Além dessas complicações a nível fisiológico, disse que as crianças, também, possuem uma auto-estima abalada, dificuldade de interagir com meninos que apresentem o peso ideal, “porque vai sentir-se feia e a correr sérios riscos de sofrer bullying”. Nestes casos, a experiência indica que as crianças obesas se isolam, ficando fora do padrão considerado normal para as outras crianças e, isso, pode acarretar ideias suicidas, torná-las agressivas, terem mau desempenho escolar, apresentarem crises de ansiedade e automutilação.

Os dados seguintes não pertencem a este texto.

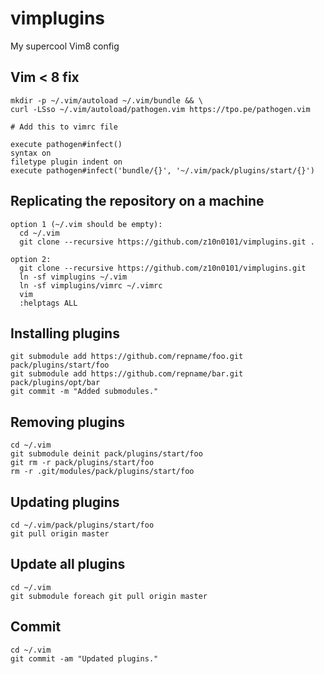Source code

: # vimplugins
My supercool Vim8 config

## Vim < 8 fix
```
mkdir -p ~/.vim/autoload ~/.vim/bundle && \
curl -LSso ~/.vim/autoload/pathogen.vim https://tpo.pe/pathogen.vim

# Add this to vimrc file

execute pathogen#infect()
syntax on
filetype plugin indent on
execute pathogen#infect('bundle/{}', '~/.vim/pack/plugins/start/{}')
```

## Replicating the repository on a machine
```
option 1 (~/.vim should be empty):
  cd ~/.vim
  git clone --recursive https://github.com/z10n0101/vimplugins.git .

option 2:
  git clone --recursive https://github.com/z10n0101/vimplugins.git
  ln -sf vimplugins ~/.vim
  ln -sf vimplugins/vimrc ~/.vimrc
  vim
  :helptags ALL
```

## Installing plugins
```
git submodule add https://github.com/repname/foo.git pack/plugins/start/foo
git submodule add https://github.com/repname/bar.git pack/plugins/opt/bar
git commit -m "Added submodules."
```
## Removing plugins
```
cd ~/.vim
git submodule deinit pack/plugins/start/foo
git rm -r pack/plugins/start/foo
rm -r .git/modules/pack/plugins/start/foo
```
## Updating plugins
```
cd ~/.vim/pack/plugins/start/foo
git pull origin master
```
## Update all plugins
```
cd ~/.vim
git submodule foreach git pull origin master
```
## Commit
```
cd ~/.vim
git commit -am "Updated plugins."
```
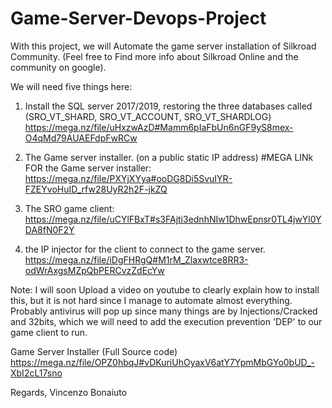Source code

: # Game-Server-Devops-Project

With this project, we will Automate the game server installation of Silkroad Community. (Feel free to Find more info about Silkroad Online and the community on google).

We will need five things here:
1. Install the SQL server 2017/2019, restoring the three databases called (SRO_VT_SHARD, SRO_VT_ACCOUNT, SRO_VT_SHARDLOG)
https://mega.nz/file/uHxzwAzD#Mamm6pIaFbUn6nGF9yS8mex-O4qMd79AUAEFdpFwRCw
 
2. The Game server installer. (on a public static IP address)
#MEGA LINk FOR the Game server installer:
https://mega.nz/file/PXYjXYya#ooDG8Di5SvuIYR-FZEYvoHuID_rfw28UyR2h2F-jkZQ

3. The SRO game client:
https://mega.nz/file/uCYlFBxT#s3FAjti3ednhNIw1DhwEpnsr0TL4jwYl0YDA8fN0F2Y

4. the IP injector for the client to connect to the game server.
https://mega.nz/file/iDgFHRgQ#M1rM_Zlaxwtce8RR3-odWrAxgsMZpQbPERCvzZdEcYw

Note: I will soon Upload a video on youtube to clearly explain how to install this, but it is not hard since I manage to automate almost everything.
Probably antivirus will pop up since many things are by Injections/Cracked and 32bits, which we will need to add the execution prevention 'DEP' to our game client to run.

Game Server Installer (Full Source code)
https://mega.nz/file/OPZ0hbqJ#vDKuriUhOyaxV6atY7YpmMbGYo0bUD_-XbI2cL17sno

Regards,
Vincenzo Bonaiuto
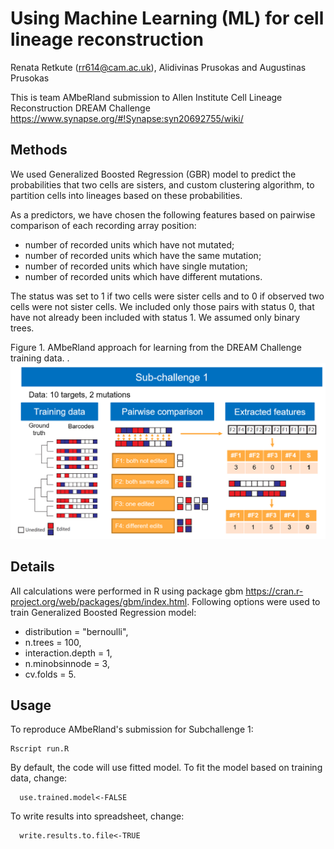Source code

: # Using Machine Learning (ML) for cell lineage reconstruction
Renata Retkute (rr614@cam.ac.uk), Alidivinas Prusokas and Augustinas Prusokas

This is team AMbeRland submission to Allen Institute Cell Lineage Reconstruction DREAM Challenge https://www.synapse.org/#!Synapse:syn20692755/wiki/

## Methods
We used  Generalized Boosted Regression (GBR)  model to predict the probabilities that two cells are sisters, and custom clustering algorithm, to partition cells into lineages based on these probabilities.  

As a predictors, we have chosen the following features based on pairwise comparison of each recording array position:
- number of recorded units which have not mutated;
- number of recorded units which have  the same mutation;
- number of recorded units which have  single mutation;
- number of recorded units which have different mutations. 

The status  was set to 1 if two cells were sister cells and to 0 if observed two cells were not sister cells. We included only those pairs with status 0, that have not already been included with status 1.  We assumed only binary trees.

Figure 1. AMbeRland approach for learning from the DREAM Challenge training data. .
![](AMbeRland_Method.png)

## Details
All calculations were performed in R using package gbm https://cran.r-project.org/web/packages/gbm/index.html.
Following options were used to train Generalized Boosted Regression model:
- distribution = "bernoulli",
-  n.trees = 100,
-  interaction.depth = 1,
-  n.minobsinnode = 3,
-  cv.folds = 5.

## Usage
To reproduce AMbeRland's submission for Subchallenge 1:

    Rscript run.R

By default, the code will use fitted model. To fit the model based on training data, change:

      use.trained.model<-FALSE
    
To write results into spreadsheet, change:

      write.results.to.file<-TRUE

    
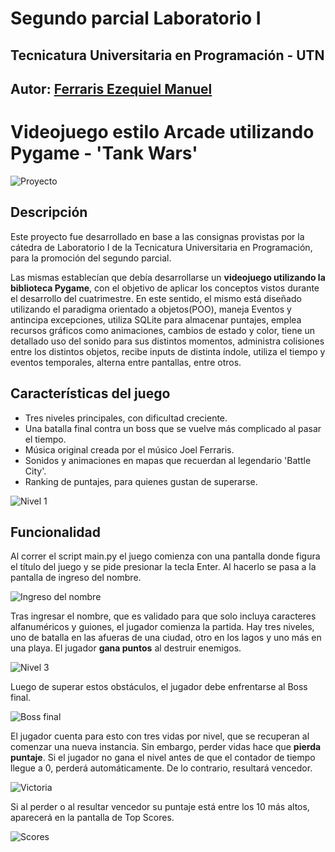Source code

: # Segundo parcial Laboratorio I
## Tecnicatura Universitaria en Programación - UTN

## Autor: [Ferraris Ezequiel Manuel](https://github.com/EzequielFerraris)
# Videojuego estilo Arcade utilizando Pygame - 'Tank Wars'

![Proyecto](https://github.com/EzequielFerraris/Tank-Wars/blob/master/Imagenes%20README/Pantalla_inicio.png)

## Descripción
Este proyecto fue desarrollado en base a las consignas provistas por la cátedra de Laboratorio I de la Tecnicatura Universitaria en Programación, para la promoción del segundo parcial. 

Las mismas establecían que debía desarrollarse un **videojuego utilizando la biblioteca Pygame**, con el objetivo de aplicar los conceptos vistos durante el desarrollo del cuatrimestre. En este sentido, el mismo está diseñado utilizando el paradigma orientado a objetos(POO), maneja Eventos y antincipa excepciones, utiliza SQLite para almacenar puntajes, emplea recursos gráficos como animaciones, cambios de estado y color, tiene un detallado uso del sonido para sus distintos momentos, administra colisiones entre los distintos objetos, recibe inputs de distinta índole, utiliza el tiempo y eventos temporales, alterna entre pantallas, entre otros.

## Características del juego
* Tres niveles principales, con dificultad creciente.
* Una batalla final contra un boss que se vuelve más complicado al pasar el tiempo.
* Música original creada por el músico Joel Ferraris.
* Sonidos y animaciones en mapas que recuerdan al legendario 'Battle City'.
* Ranking de puntajes, para quienes gustan de superarse.

![Nivel 1](https://github.com/EzequielFerraris/Tank-Wars/blob/master/Imagenes%20README/Level_1.png)


## Funcionalidad
Al correr el script main.py el juego comienza con una pantalla donde figura el título del juego y se pide presionar la tecla Enter.
Al hacerlo se pasa a la pantalla de ingreso del nombre.

![Ingreso del nombre](https://github.com/EzequielFerraris/Tank-Wars/blob/master/Imagenes%20README/name_input.png)

Tras ingresar el nombre, que es validado para que solo incluya caracteres alfanuméricos y guiones, el jugador comienza la partida. Hay tres niveles, uno de batalla en las afueras de una ciudad, otro en los lagos y uno más en una playa.
El jugador **gana puntos** al destruir enemigos.

![Nivel 3](https://github.com/EzequielFerraris/Tank-Wars/blob/master/Imagenes%20README/Level_3.png)

Luego de superar estos obstáculos, el jugador debe enfrentarse al Boss final.

![Boss final](https://github.com/EzequielFerraris/Tank-Wars/blob/master/Imagenes%20README/Boss_fight.png)

El jugador cuenta para esto con tres vidas por nivel, que se recuperan al comenzar una nueva instancia. Sin embargo, perder vidas hace que **pierda puntaje**.
Si el jugador no gana el nivel antes de que el contador de tiempo llegue a 0, perderá automáticamente. De lo contrario, resultará vencedor.

![Victoria](https://github.com/EzequielFerraris/Tank-Wars/blob/master/Imagenes%20README/Victory_screen.png)

Si al perder o al resultar vencedor su puntaje está entre los 10 más altos, aparecerá en la pantalla de Top Scores.

![Scores](https://github.com/EzequielFerraris/Tank-Wars/blob/master/Imagenes%20README/Scores.png)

Merenda escolar mais saudável
Para a nutricionista Julieta Mecula, a obesidade é tida como uma doença grave e caracterizada pelo excesso de gordura corporal na criança, que pode ser considerada enfermidade genética ou ambiental.
Em função dessa característica, tal como referiu Jeremias Agostinho, a médica avançou que a batalha contra a obesidade exige um esforço multissectorial, não sendo, por isso, um papel exclusivo dos profissionais da Saúde.
Mas, antes a médica referiu que, para diagnosticar a obesidade infantil, é necessário interpretar o valor do IMC (Indice de Massa Corporal), em função da idade e do sexo, usando curvas adaptadas.
Em relação aos tipos de tratamento a dar a uma criança com obesidade, a nutricionista disse serem vários, tendo apontado como principais a mudança de estilo de vida, baseada numa alimentação saudável e equilibrada e na prática regular de actividades físicas.
Julieta Mecula aconselhou as mães com crianças afectadas pela obesidade a evitarem alimentos processados, entre os quais, doces, fritos, bebidas gaseificadas ou refrigerantes, farinhas brancas e fast food.
A nutricionista referiu que, para uma criança em idade escolar, os tipos de merenda devem ser os mais saudáveis possíveis e ricos em nutrientes.
Para isso, as famílias não precisam gastar muito. “Uma sandes de atum e salada, peça de fruta, copo de sumo natural e um outro de iogurte são suficientes”, exemplificou a nutricionista.
Quanto às instituições de ensino que proporcionam merendas, Julieta Mecula deixou a mesma recomendação, evitando a distribuição de produtos que prejudicam a saúde das crianças.